As we saw above, plaster reliefs were used next to a variety of other materials (mosaics, coloured marble, architectural ceramics, wall paintings). They combined to adorn the building in the richest way possible. The plaster’s easy workability allowed artisans to create elaborate carvings, which could be covered with gold and paintings (as in the Odalar Camii), and were highly appreciated. A confirmation comes from the sixth-century ekphrasis of Hagia Sophia of Constantinople by Paul the Silentiary.69 This literary text is most well-known for its description of the numerous types of marble which covered the interior of the church, but there is also a passage which has been connected by scholars to the stucco cornice that runs through the naos and the narthex.70 Paul described it as ‘The twining vine with shoots like golden ringlets winds its curving path and weaves a spiral chain of clusters. It projects gently forward so as to overshadow somewhat with its twisting wreaths the stone that is next to it. Such ornaments surround the beauteous church. […]’.71 Paul focuses the reader’s attention on the evocative shape of the cornice which resembles a golden vine scroll, while he overlooks its actual materiality. This is not the case for the variety of marble revetments and marble sculptures of the Hagia Sophia which are described in great detail with regards to their colour, their ability to reflect the light, their shape, and their durability. This reflects the appreciation the Byzantines had for marble itself, which is a direct inheritance from the Greek and Roman tradition.72 If we want to understand how Byzantines appreciated plaster reliefs, then, we should turn back again to the material evidence. In most of the buildings analysed, stucco was used next to other materials. The use of different materials in the architectural decoration perpetuated the taste for variety, which aimed at arousing thauma (wonder) in beautiful buildings through the impossibility to fix the gaze on anything in particular, because of the incredible artisans’ craftmanship and the variety of materials.73 Variety was one of the major aesthetic principles that guided Late Antique and Byzantine art and literature.74 Plaster reliefs were part of these devices, which came together to make the visitor feel lost and at the same time amazed by the shining colours and extravagant shapes.

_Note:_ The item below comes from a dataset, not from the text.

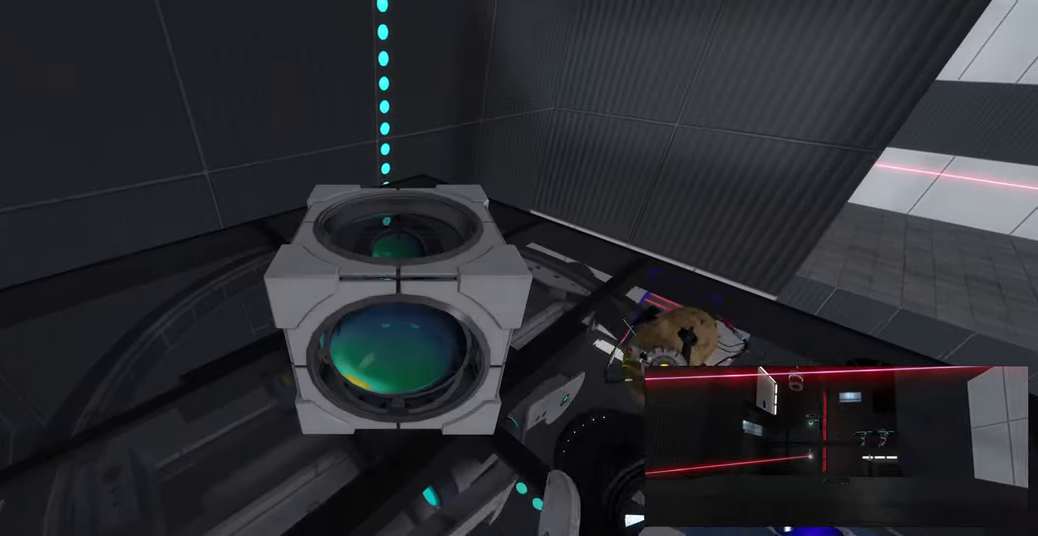
{"keys": [], "mouse": [], "events": [[367, "d", "down"], [467, "d", "up"]]}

In sum, plaster reliefs were an aspect of Byzantine interior decoration which continued to characterise religious and lay buildings in Constantinople and in the rest of the Byzantine Empire. However, it is difficult to give an exact answer to the extent of the real diffusion of such reliefs in Middle and Late Byzantine Constantinople. The three cases discussed above provide us with the premise for recognising the use of stucco in the capital as well as in the Balkan Peninsula. The high availability of marble in Constantinople may also explain the scarce diffusion of stucco here, at least in public, and religious buildings. Nevertheless, we should not forget that plaster reliefs are easily removable and that the history of the buildings from Constantinople to Istanbul and their continuous change in use may have affected the amount of plaster reliefs originally present there. The stucco artisans, or people in charge of stucco decorations (gypsoplastai) were active in Middle Byzantine Constantinople alongside painters, sculptors and carpenters, as attested by Chapter 22 of the Book of the Eparch.75

While made of an ephemeral material, plaster reliefs had a long life in Byzantine architectural practices, a life that is visible to us through fragments and pieces to put together, but that testifies to their appreciation by the Byzantines.